Wow, I needed to open a PDF file today. This particular file was password protected years ago and, of course, the password had been forgotten. 'Well, while I am thinking, I might as well try a quick Google on the subject of lost PDF passwords'. This rapidly took me to the Source Forge page for pdfcrack, and just as rapidly I had downloaded and built pdfcrack on Cygwin. So far so good, no surprises. However, the real shock was in how fast 'pdfcrack' determined the password. It took just a few seconds - I hadn't even started to read the instructions and I had the password.
Pdfcrack was fast because the password was only 4 characters long, and pdfcrack was able to work through trial passwords rapidly (about 36,000 password attempts per second on this particular machine, a simple, slowww, laptop).
So, be warned, passwords for PDF files need to be long to turn 'a few seconds' into 'a few days' and make PDF files secure; or their passwords unrecoverable.

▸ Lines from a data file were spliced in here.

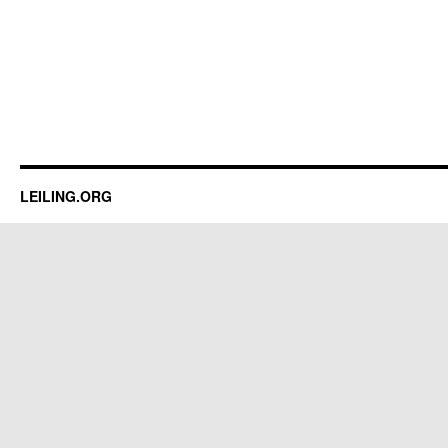
LEILING.ORG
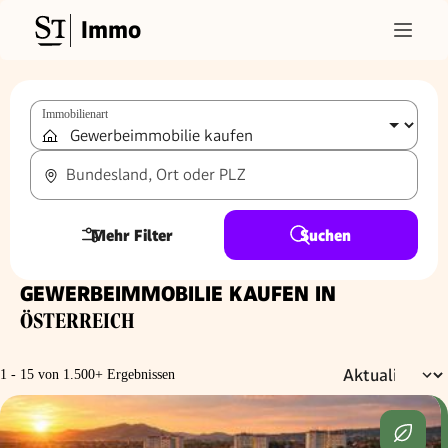
Immo
Immobilienart
Bundesland, Ort oder PLZ
Mehr Filter
Suchen
GEWERBEIMMOBILIE KAUFEN IN
ÖSTERREICH
1 - 15 von 1.500+ Ergebnissen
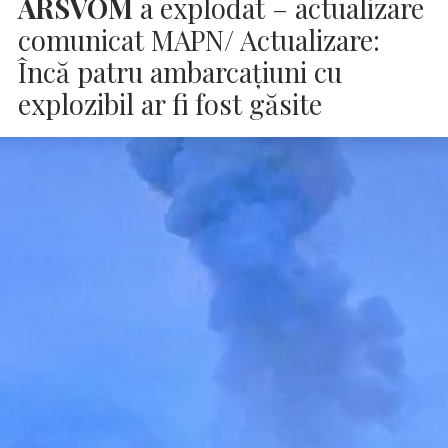
ARSVOM
a explodat – actualizare
comunicat MAPN/ Actualizare:
Încă patru ambarcaţiuni cu
explozibil ar fi fost găsite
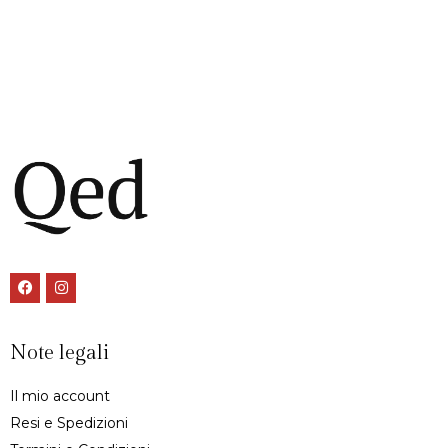
Note legali
Il mio account
Resi e Spedizioni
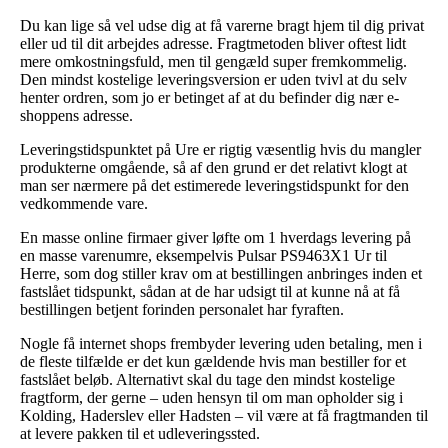
Du kan lige så vel udse dig at få varerne bragt hjem til dig privat
eller ud til dit arbejdes adresse. Fragtmetoden bliver oftest lidt
mere omkostningsfuld, men til gengæld super fremkommelig.
Den mindst kostelige leveringsversion er uden tvivl at du selv
henter ordren, som jo er betinget af at du befinder dig nær e-
shoppens adresse.
Leveringstidspunktet på Ure er rigtig væsentlig hvis du mangler
produkterne omgående, så af den grund er det relativt klogt at
man ser nærmere på det estimerede leveringstidspunkt for den
vedkommende vare.
En masse online firmaer giver løfte om 1 hverdags levering på
en masse varenumre, eksempelvis Pulsar PS9463X1 Ur til
Herre, som dog stiller krav om at bestillingen anbringes inden et
fastslået tidspunkt, sådan at de har udsigt til at kunne nå at få
bestillingen betjent forinden personalet har fyraften.
Nogle få internet shops frembyder levering uden betaling, men i
de fleste tilfælde er det kun gældende hvis man bestiller for et
fastslået beløb. Alternativt skal du tage den mindst kostelige
fragtform, der gerne – uden hensyn til om man opholder sig i
Kolding, Haderslev eller Hadsten – vil være at få fragtmanden til
at levere pakken til et udleveringssted.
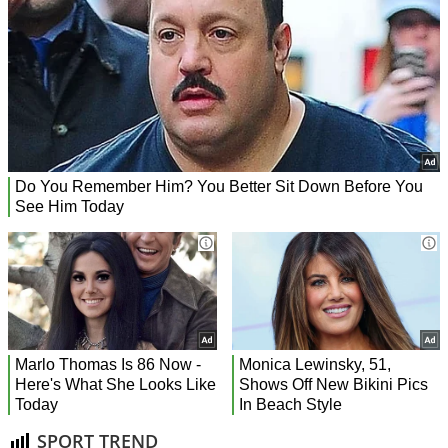
SPORT TREND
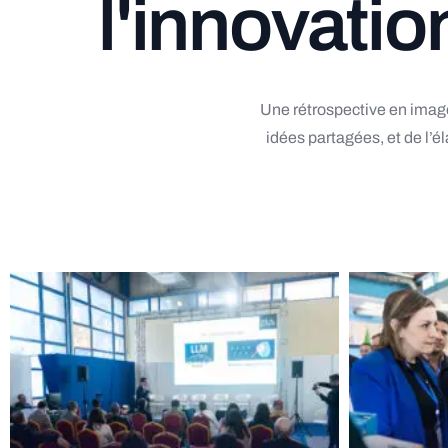
l
'
i
n
n
o
v
a
t
i
o
Une
rétrospective
en
imag
idées
partagées,
et
de
l’é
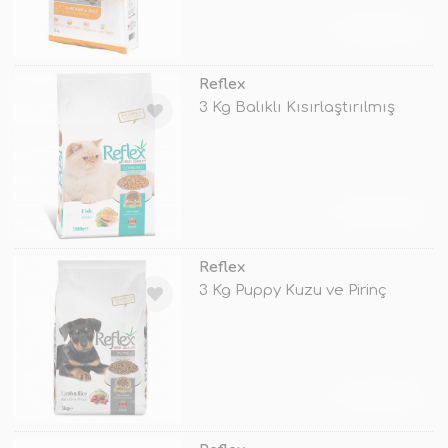
TÜKENDİ
Reflex
3 Kg Balıklı Kısırlaştırılmış
TÜKENDİ
Reflex
3 Kg Puppy Kuzu ve Pirinç
TÜKENDİ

Say 36,000 words per second is the standard speed for pdfcrack. How many letters (or characters) do you need in your password to make a PDF file generally safe against a brute force attack for 24 hours? Well, there are 24x60x60=86,400 seconds in 24 hours, and in this time pdfcrack can try 36,000x86,400=3,110,400,000 passwords (over three billion passwords). Say there are 60 characters that can be used in each position of the password, you will need at least a 6 character password, for reasonable PDF file security. (Because, 60^5 < 3,110,400,000 but 60^6 > 3,110,400,000).
Assuming, of course, that your password is not something that can be found in a dictionary. Most password recovery programs, like pdfcrack, can make use of a supplied dictionary of common passwords. So you absolutely need to avoid common words in passwords to ensure security, even if they are longer than 6 characters.